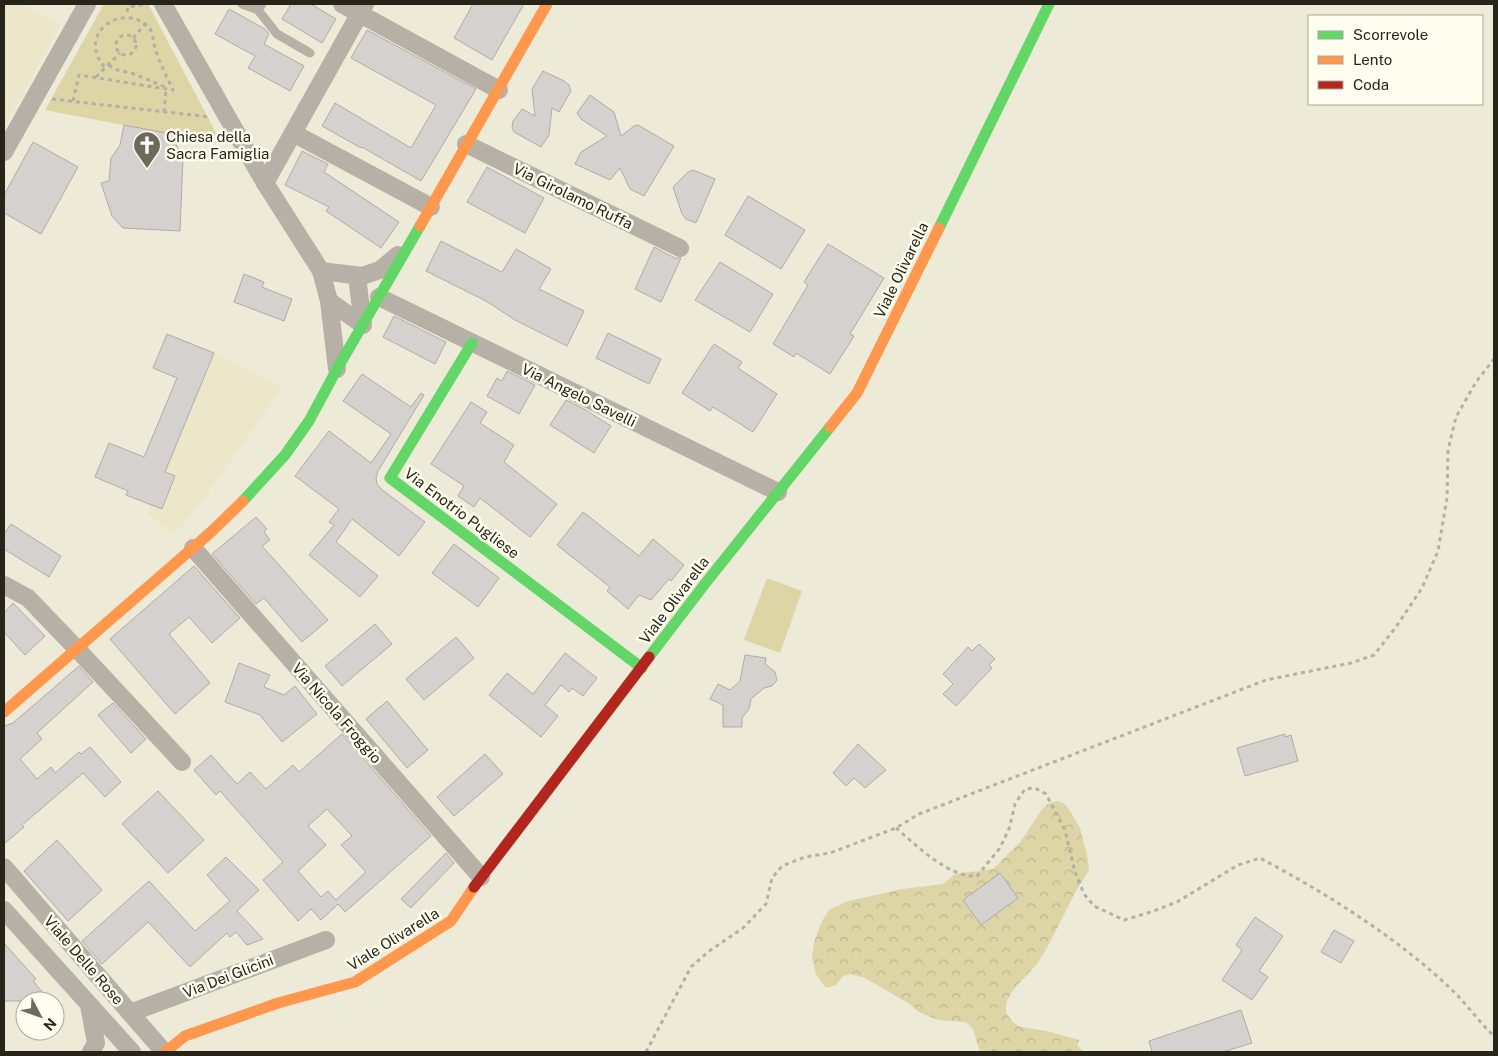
<svg xmlns="http://www.w3.org/2000/svg" width="1498" height="1056" font-family="'Public Sans',sans-serif">
<style>
.built{fill:#ece7c9}
.forest{fill:url(#forest-crowns)}
.green{fill:#ddd5a6}
.building{fill:#d5d1ce;stroke:#afaba8;fill-rule:evenodd}
.lines{fill:none;stroke-linecap:round;stroke-linejoin:round}
.path{stroke:#b4b0a5;stroke-width:3;stroke-dasharray:4 4;stroke-linecap:butt}
.lane{stroke:#b6b0a6;stroke-width:9}
.street{stroke:#b6b0a6;stroke-width:18}
.fast{stroke:#63d668;stroke-width:11}
.slow{stroke:#ff974d;stroke-width:11}
.jam{stroke:#b3261e;stroke-width:11}
.labels{text-anchor:middle;dominant-baseline:central;stroke-width:5;stroke-linejoin:round;paint-order:stroke}
.poi-label{font-size:15px;fill:#272519;stroke:#fffdf0;text-anchor:start}
.street-label{font-size:15px;fill:#272519;stroke:#fffdf0}
</style>
<defs>
<pattern id="forest-crowns" width="20" height="18" patternUnits="userSpaceOnUse" patternTransform="scale(1.25)"><rect width="20" height="18" fill="#ddd5a6"/><path d="M2 6a3 3 0 1 1 6 0M12 15a3 3 0 1 1 6 0" fill="none" stroke="#beb78e"/></pattern>
</defs>
<rect width="100%" height="100%" fill="#eeead8"/>
<g class="built">
<polygon points="4,4 23,4 61,24 4,127"/>
<polygon points="214,353 283,387 195,511 174,535 148,514 151,505 162,509 175,476 165,472"/>
</g>
<polygon class="forest" points="1058,801 1064,804 1069,809 1080,828 1088,859 1089,870 1076,891 1047,948 1037,964 1013,990 1006,1003 1006,1013 1012,1021 1018,1026 1051,1032 1079,1040 1077,1045 1084,1052 980,1052 973,1029 966,1022 938,1020 919,1012 908,1003 865,978 851,974 843,976 836,985 826,988 816,974 812,958 814,942 822,921 829,910 848,901 903,889 943,884 955,874 993,869 1021,841 1043,808 1049,803"/>
<g class="green">
<polygon points="104,4 148,4 222,144 45,110"/>
<polygon points="767,578 802,591 780,653 744,640"/>
</g>
<g class="building">
<polygon points="291,4 311,4 336,19 322,43 282,19"/>
<polygon points="473,4 524,4 492,60 454,38"/>
<polygon points="229,9 265,29 269,34 264,44 304,66 290,91 248,68 255,56 215,34"/>
<polygon points="367,30 476,89 421,181 362,147 361,148 322,126 335,103 411,148 436,105 351,58"/>
<polygon points="543,71 564,81 569,85 571,91 559,112 552,108 549,135 541,147 514,132 512,128 513,121 522,109 535,116 532,89"/>
<polygon points="590,95 614,112 621,136 634,126 638,125 674,146 644,196 630,189 620,168 610,180 575,164 581,152 607,136 581,119 577,113"/>
<polygon points="124,125 171,134 183,158 180,231 123,228 112,216 101,183 109,181 111,158 120,145"/>
<polygon points="33,142 78,167 41,234 4,213 4,195"/>
<polygon points="302,151 328,164 324,172 399,222 381,248 326,211 329,207 285,185"/>
<polygon points="487,167 544,198 525,233 467,202"/>
<polygon points="693,170 715,179 696,223 686,219 682,214 673,187 688,172"/>
<polygon points="748,196 805,230 781,269 725,235"/>
<polygon points="441,241 502,272 516,249 551,269 539,289 584,311 567,346 515,320 486,301 426,271"/>
<polygon points="828,244 884,278 850,334 854,336 830,374 796,353 794,357 773,344 808,285 804,282"/>
<polygon points="654,247 675,258 681,258 661,302 635,289"/>
<polygon points="720,262 773,294 750,332 695,300"/>
<polygon points="244,274 264,282 262,287 292,299 284,321 234,302"/>
<polygon points="394,316 446,342 435,364 383,337"/>
<polygon points="608,333 661,359 649,384 596,358"/>
<polygon points="167,334 214,353 165,472 175,476 162,509 126,495 128,491 95,477 109,443 144,457 177,378 153,368"/>
<polygon points="714,344 742,362 738,368 777,394 753,432 713,407 710,411 682,393"/>
<polygon points="507,371 535,385 519,414 487,396 497,378 502,381"/>
<polygon points="362,374 411,407 421,393 424,395 378,471 376,478 377,484 381,489 425,522 399,556 352,519 336,542 378,576 360,597 309,555 334,525 329,522 339,509 295,476 329,431 371,463 391,434 343,401"/>
<polygon points="566,400 584,409 611,426 594,453 550,425"/>
<polygon points="471,402 487,412 480,423 514,445 504,462 557,504 530,537 480,498 474,507 458,496 464,486 431,464"/>
<polygon points="583,512 639,556 653,539 684,565 671,581 669,579 651,600 639,595 628,609 607,591 610,587 557,545"/>
<polygon points="256,517 267,529 264,532 270,540 262,546 328,620 302,642 264,598 256,604 212,554"/>
<polygon points="11,524 61,556 49,577 4,549 4,534"/>
<polygon points="454,544 499,578 478,607 432,573"/>
<polygon points="194,566 240,618 212,643 189,617 169,634 210,683 175,714 110,639"/>
<polygon points="13,603 45,636 25,655 4,632 4,613"/>
<polygon points="375,624 392,644 342,686 325,666"/>
<polygon points="456,637 474,658 424,700 406,679"/>
<polygon points="979,644 995,659 989,665 992,668 956,706 943,694 953,684 943,674 968,647 972,651"/>
<polygon points="565,653 597,678 583,696 572,688 569,692 561,685 545,705 558,716 541,737 489,695 507,673 533,694"/>
<polygon points="745,655 766,658 765,664 775,672 777,680 772,686 764,688 751,699 749,709 742,718 742,727 723,727 723,705 710,699 718,684 730,690 740,681"/>
<polygon points="239,663 270,675 264,687 284,695 295,686 317,714 282,742 260,715 225,702"/>
<polygon points="79,666 93,682 37,733 42,739 20,759 37,779 51,767 55,773 79,752 81,754 90,747 121,782 105,797 83,773 22,825 24,827 4,844 4,726 13,723"/>
<polygon points="387,701 428,750 407,768 366,719"/>
<polygon points="113,703 146,739 131,753 98,715"/>
<path d="M 342,734 L 431,836 L 345,912 L 338,904 L 321,920 L 311,909 L 298,921 L 263,880 L 283,862 L 220,791 L 216,795 L 194,770 L 211,755 L 237,784 L 250,772 L 266,789 L 293,765 L 299,772 ZM 327,809 L 352,836 L 341,845 L 366,872 L 336,900 L 328,891 L 321,897 L 298,871 L 326,845 L 308,826 Z"/>
<polygon points="1285,734 1285,737 1291,735 1298,761 1245,776 1237,748"/>
<polygon points="858,744 886,770 865,788 854,778 846,786 833,773"/>
<polygon points="485,754 503,774 454,816 437,797"/>
<polygon points="158,791 204,840 168,873 122,824"/>
<polygon points="57,840 102,890 68,921 24,871"/>
<polygon points="446,853 454,863 411,908 401,899"/>
<polygon points="226,857 259,890 237,911 263,939 247,945 236,932 230,937 227,933 190,967 148,922 102,964 82,941 149,881 195,931 230,901 207,875"/>
<polygon points="1000,873 1018,898 981,925 963,900"/>
<polygon points="1255,917 1283,936 1259,971 1268,977 1252,1000 1222,980 1242,950 1236,945"/>
<polygon points="1334,930 1354,941 1341,963 1321,952"/>
<polygon points="4,943 36,979 33,981 50,1001 4,1001"/>
<polygon points="1241,1010 1252,1043 1223,1052 1152,1052 1149,1041"/>
</g>
<g class="lines">
<g class="path">
<polyline points="127,12 128,7 148,4"/>
<circle cx="126" cy="45" r="10"/>
<polyline points="133,38 146,23"/>
<polyline points="109,65 114,69 134,74 168,88"/>
<polyline points="96,77 120,53"/>
<polyline points="52,99 210,117"/>
<path d="M 73,101 L 79,75 L 173,90 C 167,77 160,64 156,51 C 153,44 154,36 150,29 C 126,0 74,32 105,68"/>
<polyline points="164,112 166,89"/>
<path d="M 896,828 C 916,845 949,878 977,876 L 1000,848 L 1009,829 L 1015,804 L 1025,789 L 1035,788 L 1046,794 L 1065,830 L 1075,872 L 1084,894 L 1094,906 L 1124,920 L 1151,912 L 1177,902 L 1238,865 L 1260,858 C 1324,892 1398,938 1451,989 C 1466,1003 1478,1021 1494,1036"/>
<polyline points="646,1052 691,967 708,952 743,928 766,904 772,878 782,866 805,857 830,853 896,828 919,814 1266,680 1351,663 1374,655 1396,627 1422,588 1438,551 1447,498 1448,450 1456,417 1476,382 1494,359"/>
</g>
<g class="lane">
<polyline points="242,4 258,10 262,4"/>
<polyline points="258,10 277,34 310,53"/>
</g>
<g class="street">
<polyline points="163,4 265,183 321,271 329,301 337,369"/>
<polyline points="342,4 499,90"/>
<polyline points="293,133 431,207"/>
<polyline points="466,144 680,248"/>
<polyline points="4,152 87,4"/>
<polyline points="265,183 365,4"/>
<polyline points="321,271 362,276 380,270 398,255"/>
<polyline points="379,297 778,492"/>
<polyline points="329,301 363,325 357,276"/>
<polyline points="193,548 481,877"/>
<polyline points="4,585 28,598 77,649 182,762"/>
<polyline points="4,867 164,1052"/>
<polyline points="4,910 132,1052"/>
<polyline points="89,1005 96,1043 91,1052"/>
<polyline points="130,1013 326,940"/>
</g>
<g class="fast">
<polyline points="939,228 1049,4"/>
<polyline points="472,343 390,478 642,668"/>
<polyline points="243,501 285,455 309,421 337,369 420,226"/>
<polyline points="649,657 704,585 830,427"/>
</g>
<g class="slow">
<polyline points="420,226 547,4"/>
<polyline points="830,427 857,393 939,228"/>
<polyline points="4,712 210,533 243,501"/>
<polyline points="165,1052 185,1036 278,1003 355,982 451,921 474,887"/>
</g>
<polyline class="jam" points="474,887 649,657"/>
</g>
<defs>
<g id="church-pin" transform="scale(1.4375)"><path d="M0 17L-7.5 6A9.5 9.5 0 1 1 7.5 6Z" fill="#6d6a5c" stroke="#fffdf0"/><path d="M-1.2-6h2.4v3.5h3.3v2.4h-3.3V6h-2.4V-.1h-3.3v-2.4h3.3Z" fill="#fff"/></g>
</defs>
<g fill-rule="evenodd">
<use href="#church-pin" x="147" y="145"/>
</g>
<g class="labels">
<g class="poi-label">
<text x="166" y="136">Chiesa della<tspan x="166" dy="17">Sacra Famiglia</tspan></text>
</g>
<g class="street-label">
<text transform="translate(573 196) rotate(26)">Via Girolamo Ruffa</text>
<text transform="translate(901 270) rotate(-64)">Viale Olivarella</text>
<text transform="translate(579 395) rotate(26)">Via Angelo Savelli</text>
<text transform="translate(462 513) rotate(37)">Via Enotrio Pugliese</text>
<text transform="translate(674 600) rotate(-53)">Viale Olivarella</text>
<text transform="translate(337 713) rotate(49)">Via Nicola Froggio</text>
<text transform="translate(393 939) rotate(-32)">Viale Olivarella</text>
<text transform="translate(84 960) rotate(49)">Viale Delle Rose</text>
<text transform="translate(228 976) rotate(-21)">Via Dei Glicini</text>
</g>
</g>
<rect width="1498" height="1056" fill="none" stroke="#272519" stroke-width="10"/>
<rect x="1308" y="15" width="175" height="90" fill="#fffdf0" stroke="#a9a79a"/>
<rect x="1318" y="31" width="25" height="8" fill="#63d668" stroke="#a9a79a"/>
<text x="1353" y="40" font-size="15" fill="#272519">Scorrevole</text>
<rect x="1318" y="56" width="25" height="8" fill="#ff974d" stroke="#a9a79a"/>
<text x="1353" y="65" font-size="15" fill="#272519">Lento</text>
<rect x="1318" y="81" width="25" height="8" fill="#b3261e" stroke="#a9a79a"/>
<text x="1353" y="90" font-size="15" fill="#272519">Coda</text>
<g transform="translate(40 1016) rotate(131)"><circle r="24" fill="#fffdf0" stroke="#a9a79a"/>
<path d="M0-4L9 19L0 12L-9 19Z" fill="#6d6a5c"/>
<text y="-8" font-size="14" font-weight="bold" text-anchor="middle" fill="#272519">N</text>
</g>
</svg>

## Directions
In the data above, which lines have "translate"? Report each of them.

## Task solution
<text transform="translate(573 196) rotate(26)">Via Girolamo Ruffa</text>
<text transform="translate(901 270) rotate(-64)">Viale Olivarella</text>
<text transform="translate(579 395) rotate(26)">Via Angelo Savelli</text>
<text transform="translate(462 513) rotate(37)">Via Enotrio Pugliese</text>
<text transform="translate(674 600) rotate(-53)">Viale Olivarella</text>
<text transform="translate(337 713) rotate(49)">Via Nicola Froggio</text>
<text transform="translate(393 939) rotate(-32)">Viale Olivarella</text>
<text transform="translate(84 960) rotate(49)">Viale Delle Rose</text>
<text transform="translate(228 976) rotate(-21)">Via Dei Glicini</text>
<g transform="translate(40 1016) rotate(131)"><circle r="24" fill="#fffdf0" stroke="#a9a79a"/>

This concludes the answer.